Victorian bathrooms were the first to make use of the high level toilet
Of course, the idea of bathing was not new in itself. Romans had been using baths and natural springs for years. Crusaders had discovered the [joys of hot baths (https://victoriaplum.com/category/baths) too. However, here in Britain, it was only the extremely wealthy and privileged who had any kind of access to indoor baths and plumbing.
During the industrial revolution, workers were moved into small terraced houses that often had appalling hygiene conditions with many families sharing one toilet and one tap. Fitting a bath into one of these would have been nigh on impossible! But as the middle classes emerged towards the end of the 19th century, the idea of inside bathrooms became more common. Internal plumbing started to be more commonplace too. With running water, toilets could be moved indoors and bathtubs could be used rather than metal tubs dragged in from outside. Victorian bathrooms suddenly went from pipe dream to reality.

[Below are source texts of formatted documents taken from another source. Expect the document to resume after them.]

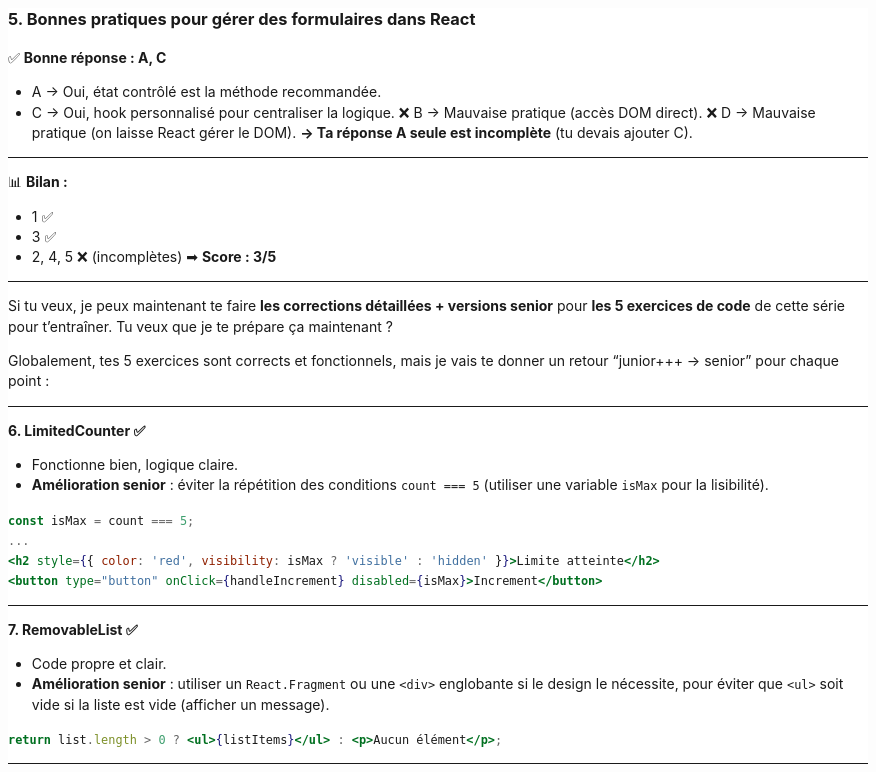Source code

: 
### **5. Bonnes pratiques pour gérer des formulaires dans React**

✅ **Bonne réponse : A, C**

* A → Oui, état contrôlé est la méthode recommandée.
* C → Oui, hook personnalisé pour centraliser la logique.
  ❌ B → Mauvaise pratique (accès DOM direct).
  ❌ D → Mauvaise pratique (on laisse React gérer le DOM).
  **→ Ta réponse A seule est incomplète** (tu devais ajouter C).

---

📊 **Bilan :**

* 1 ✅
* 3 ✅
* 2, 4, 5 ❌ (incomplètes)
  ➡ **Score : 3/5**

---

Si tu veux, je peux maintenant te faire **les corrections détaillées + versions senior** pour **les 5 exercices de code** de cette série pour t’entraîner.
Tu veux que je te prépare ça maintenant ?

Globalement, tes 5 exercices sont corrects et fonctionnels, mais je vais te donner un retour “junior+++ → senior” pour chaque point :

---

**6. LimitedCounter ✅**

* Fonctionne bien, logique claire.
* **Amélioration senior** : éviter la répétition des conditions `count === 5` (utiliser une variable `isMax` pour la lisibilité).

```jsx
const isMax = count === 5;
...
<h2 style={{ color: 'red', visibility: isMax ? 'visible' : 'hidden' }}>Limite atteinte</h2>
<button type="button" onClick={handleIncrement} disabled={isMax}>Increment</button>
```

---

**7. RemovableList ✅**

* Code propre et clair.
* **Amélioration senior** : utiliser un `React.Fragment` ou une `<div>` englobante si le design le nécessite, pour éviter que `<ul>` soit vide si la liste est vide (afficher un message).

```jsx
return list.length > 0 ? <ul>{listItems}</ul> : <p>Aucun élément</p>;
```

---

As the 20th century moved on and personal hygiene became more important, soap and detergents were developed to kill bacteria and keep people clean. Slums were cleared and replaced with better quality housing with indoor bathrooms. Washing facilities were installed in houses that predated bathrooms, and indoor plumbing became first essential, and then a legal requirement for any property.
We’ve come a long way but who knows what the generations of the future will think of our washing and hygiene habits when they look back in years to come!